Any kind of natural, semi-synthetic and synthetic materials may be used as reinforcing material. Apart from the tensile strength and the elongation of rupture it is the modulus of elasticity which mainly determines the behavior and effect of the reinforcing material. If an increase of the breaking strength is called for, the modulus of elasticity of the reinforcing material must be higher than such of the base material. If merely a so-called after breaking strength is called for, such as e.g. to reduce the risk of an accident, the modulus of elasticity of the reinforcing material may be lower than such of the base material. A combination of a variety of reinforcing materials having differing moduli of elasticity can be applied, too. Such reinforcing material may be e.g. woven materials, embedded materials, knitted materials, nets, non-woven materials, threads, yarns, fibre strands, fibre bands etc. as well as sheets, plates, foils, emulsions, wires, gratings etc. of glass, plastic materials, elastomeric material, metals, ceramic materials, etc.

> [Source data]:
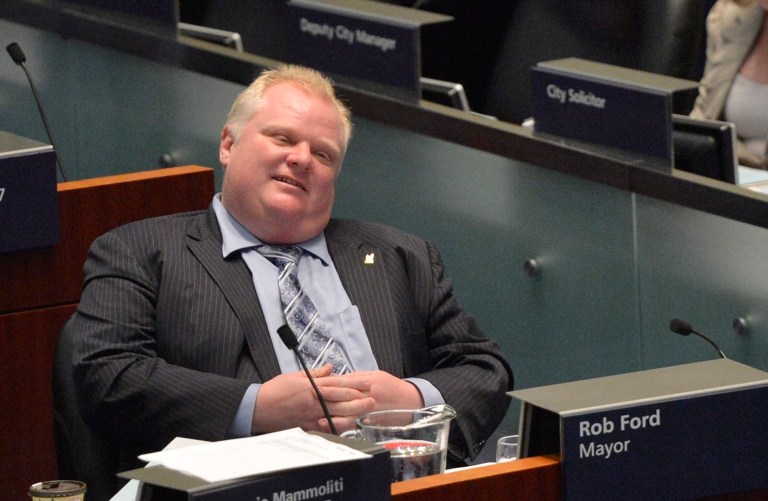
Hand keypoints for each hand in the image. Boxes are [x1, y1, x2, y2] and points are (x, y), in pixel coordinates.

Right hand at [251, 365, 373, 433]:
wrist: (259, 407)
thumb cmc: (275, 390)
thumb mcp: (295, 376)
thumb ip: (315, 373)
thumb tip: (330, 368)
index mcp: (312, 386)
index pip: (338, 383)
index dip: (355, 383)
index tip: (367, 383)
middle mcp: (314, 401)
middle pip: (341, 400)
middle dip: (359, 399)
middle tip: (373, 397)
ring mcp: (311, 415)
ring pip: (337, 414)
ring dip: (353, 413)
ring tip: (366, 411)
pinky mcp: (307, 426)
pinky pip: (326, 427)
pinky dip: (338, 426)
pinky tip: (348, 426)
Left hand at [316, 370, 423, 432]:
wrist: (410, 402)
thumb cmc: (391, 387)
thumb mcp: (375, 375)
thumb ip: (356, 377)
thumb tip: (338, 378)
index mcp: (367, 385)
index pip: (345, 384)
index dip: (329, 385)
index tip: (315, 384)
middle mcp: (367, 399)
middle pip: (344, 400)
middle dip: (326, 400)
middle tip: (310, 400)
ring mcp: (368, 413)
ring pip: (347, 417)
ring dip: (332, 419)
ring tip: (317, 420)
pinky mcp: (370, 424)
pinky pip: (353, 428)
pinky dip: (342, 429)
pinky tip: (331, 430)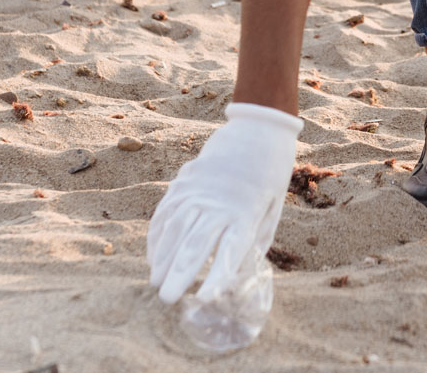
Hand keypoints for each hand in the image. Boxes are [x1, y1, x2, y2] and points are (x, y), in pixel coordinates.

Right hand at [147, 103, 301, 303]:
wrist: (257, 128)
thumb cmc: (269, 174)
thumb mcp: (272, 209)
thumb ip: (254, 240)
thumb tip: (238, 272)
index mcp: (245, 212)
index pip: (230, 250)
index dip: (217, 276)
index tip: (206, 298)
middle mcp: (219, 202)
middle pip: (195, 241)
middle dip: (179, 273)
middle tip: (167, 299)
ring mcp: (198, 189)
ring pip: (175, 226)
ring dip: (163, 256)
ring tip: (155, 281)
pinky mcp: (185, 181)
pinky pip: (166, 210)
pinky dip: (158, 234)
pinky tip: (153, 255)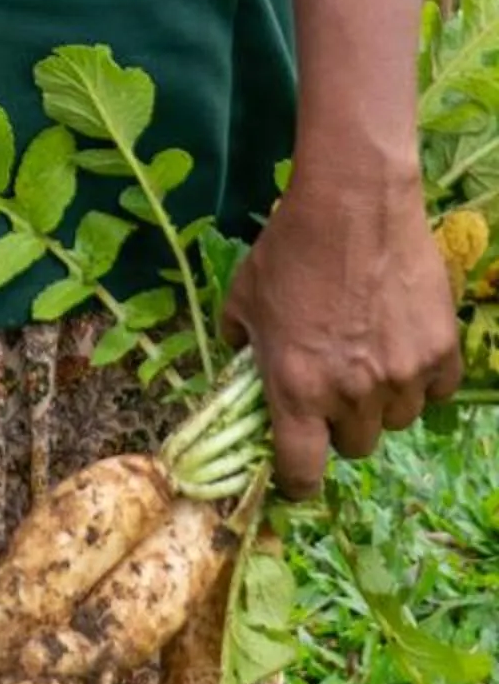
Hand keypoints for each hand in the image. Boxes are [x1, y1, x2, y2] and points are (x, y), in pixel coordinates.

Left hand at [221, 159, 462, 494]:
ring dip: (380, 401)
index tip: (297, 473)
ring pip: (396, 421)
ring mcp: (402, 377)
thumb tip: (246, 373)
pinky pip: (434, 392)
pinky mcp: (441, 355)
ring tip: (367, 354)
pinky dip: (421, 378)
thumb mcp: (243, 297)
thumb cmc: (288, 248)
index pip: (301, 472)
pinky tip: (400, 341)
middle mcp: (351, 394)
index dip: (297, 480)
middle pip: (353, 446)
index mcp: (296, 388)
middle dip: (339, 424)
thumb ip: (242, 345)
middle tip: (332, 384)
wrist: (353, 203)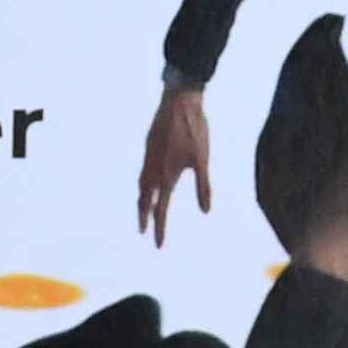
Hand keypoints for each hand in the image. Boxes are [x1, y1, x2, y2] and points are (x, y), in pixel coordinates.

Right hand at [138, 84, 211, 241]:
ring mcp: (148, 157)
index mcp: (165, 176)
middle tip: (143, 231)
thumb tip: (206, 211)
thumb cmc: (194, 130)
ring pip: (141, 184)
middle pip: (144, 199)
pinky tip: (149, 180)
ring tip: (144, 209)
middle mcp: (152, 169)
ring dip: (142, 199)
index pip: (161, 210)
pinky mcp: (148, 146)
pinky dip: (143, 183)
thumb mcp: (202, 161)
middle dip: (144, 217)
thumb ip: (203, 187)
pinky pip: (142, 170)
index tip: (158, 245)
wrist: (179, 101)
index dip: (159, 229)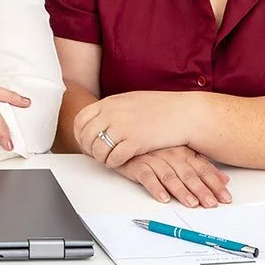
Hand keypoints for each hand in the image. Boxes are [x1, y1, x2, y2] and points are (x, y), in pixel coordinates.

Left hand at [74, 91, 194, 167]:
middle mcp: (112, 114)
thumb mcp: (130, 100)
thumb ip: (112, 108)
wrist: (184, 113)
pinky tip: (121, 162)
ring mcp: (122, 128)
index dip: (80, 134)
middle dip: (89, 149)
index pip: (81, 120)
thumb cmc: (160, 107)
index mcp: (109, 103)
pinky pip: (114, 159)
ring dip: (102, 158)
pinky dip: (114, 163)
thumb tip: (97, 117)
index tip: (86, 142)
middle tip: (98, 154)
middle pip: (86, 137)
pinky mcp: (134, 142)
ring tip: (110, 159)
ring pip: (98, 150)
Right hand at [115, 147, 231, 207]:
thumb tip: (225, 179)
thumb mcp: (182, 154)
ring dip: (181, 191)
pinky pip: (147, 177)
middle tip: (211, 204)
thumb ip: (203, 166)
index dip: (215, 184)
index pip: (203, 169)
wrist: (124, 139)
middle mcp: (170, 155)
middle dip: (201, 190)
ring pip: (169, 176)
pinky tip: (163, 198)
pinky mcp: (136, 165)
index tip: (225, 198)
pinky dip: (155, 187)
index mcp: (183, 152)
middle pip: (188, 174)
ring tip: (191, 203)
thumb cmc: (155, 149)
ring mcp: (153, 159)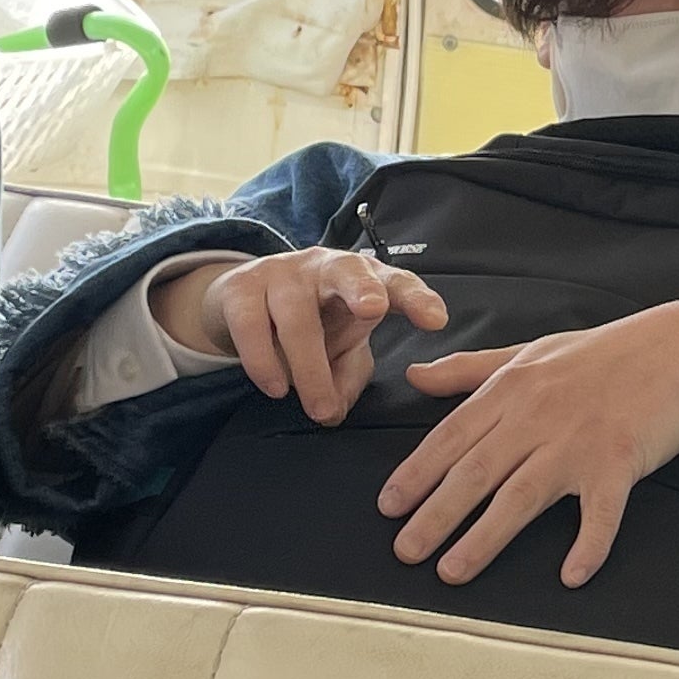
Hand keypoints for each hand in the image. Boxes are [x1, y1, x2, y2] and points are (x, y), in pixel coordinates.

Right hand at [180, 247, 450, 422]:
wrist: (243, 301)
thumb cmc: (312, 325)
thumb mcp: (341, 351)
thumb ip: (347, 378)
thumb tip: (334, 411)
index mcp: (364, 279)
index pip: (396, 282)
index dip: (417, 299)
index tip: (436, 320)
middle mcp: (326, 267)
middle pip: (348, 272)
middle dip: (362, 288)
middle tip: (373, 311)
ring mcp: (281, 273)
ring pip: (296, 315)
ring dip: (309, 366)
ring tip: (319, 408)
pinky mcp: (241, 288)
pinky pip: (251, 325)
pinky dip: (263, 361)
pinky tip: (276, 388)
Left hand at [377, 297, 678, 585]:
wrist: (678, 348)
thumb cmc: (604, 353)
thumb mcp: (529, 352)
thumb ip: (470, 370)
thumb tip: (415, 375)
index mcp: (512, 390)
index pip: (451, 436)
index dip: (416, 473)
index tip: (387, 506)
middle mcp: (537, 417)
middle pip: (475, 472)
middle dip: (434, 515)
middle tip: (404, 552)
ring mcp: (578, 441)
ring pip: (520, 496)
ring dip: (483, 537)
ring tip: (452, 570)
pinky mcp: (619, 462)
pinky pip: (600, 512)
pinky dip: (588, 544)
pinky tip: (571, 574)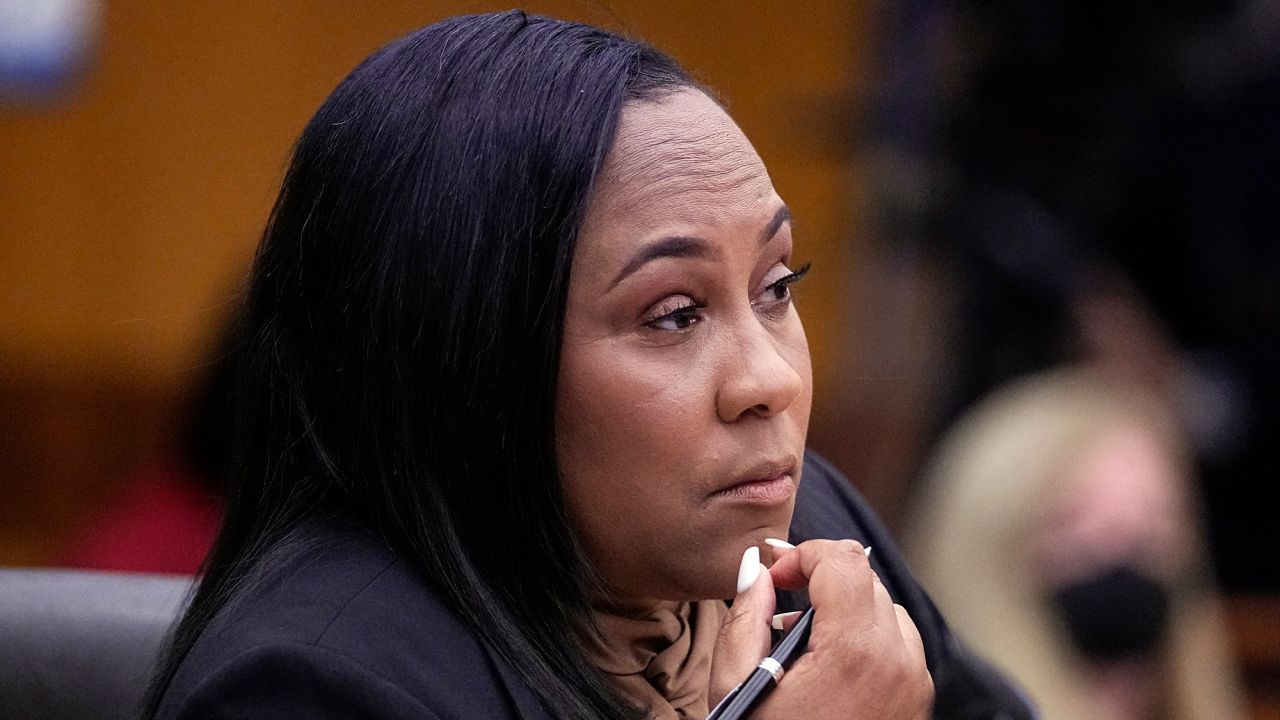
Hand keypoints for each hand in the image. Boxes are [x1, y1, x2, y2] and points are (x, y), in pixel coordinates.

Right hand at [710, 540, 932, 718]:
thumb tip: (755, 568)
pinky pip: (899, 644)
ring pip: (886, 608)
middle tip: (780, 604)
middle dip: (821, 579)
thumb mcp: (737, 684)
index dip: (802, 554)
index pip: (843, 560)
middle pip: (866, 578)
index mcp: (855, 651)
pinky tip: (828, 666)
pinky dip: (867, 638)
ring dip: (846, 607)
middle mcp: (897, 662)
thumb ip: (746, 615)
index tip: (774, 575)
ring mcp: (914, 684)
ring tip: (802, 640)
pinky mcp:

> [Activity A]:
From the passage on reinforcing materials, list the substances named as possible sources for the sheets, plates, foils, wires and gratings.
> [Activity B]:
Using the passage on reinforcing materials, decide whether each statement agrees with it. Answer yes or no and quote the deciding words.
(i) Raising the breaking strength requires a reinforcing material whose modulus of elasticity exceeds that of the base material.
(ii) Only synthetic materials may serve as reinforcing material.
(iii) Reinforcing materials with differing moduli of elasticity cannot be combined.
The listing plays no part in this work.

> [Solution A]:
Glass, plastic materials, elastomeric material, metals, ceramic materials

> [Solution B]:
(i) Yes: "If an increase of the breaking strength is called for, the modulus of elasticity of the reinforcing material must be higher than such of the base material."
(ii) No: "Any kind of natural, semi-synthetic and synthetic materials may be used as reinforcing material."
(iii) No: "A combination of a variety of reinforcing materials having differing moduli of elasticity can be applied, too."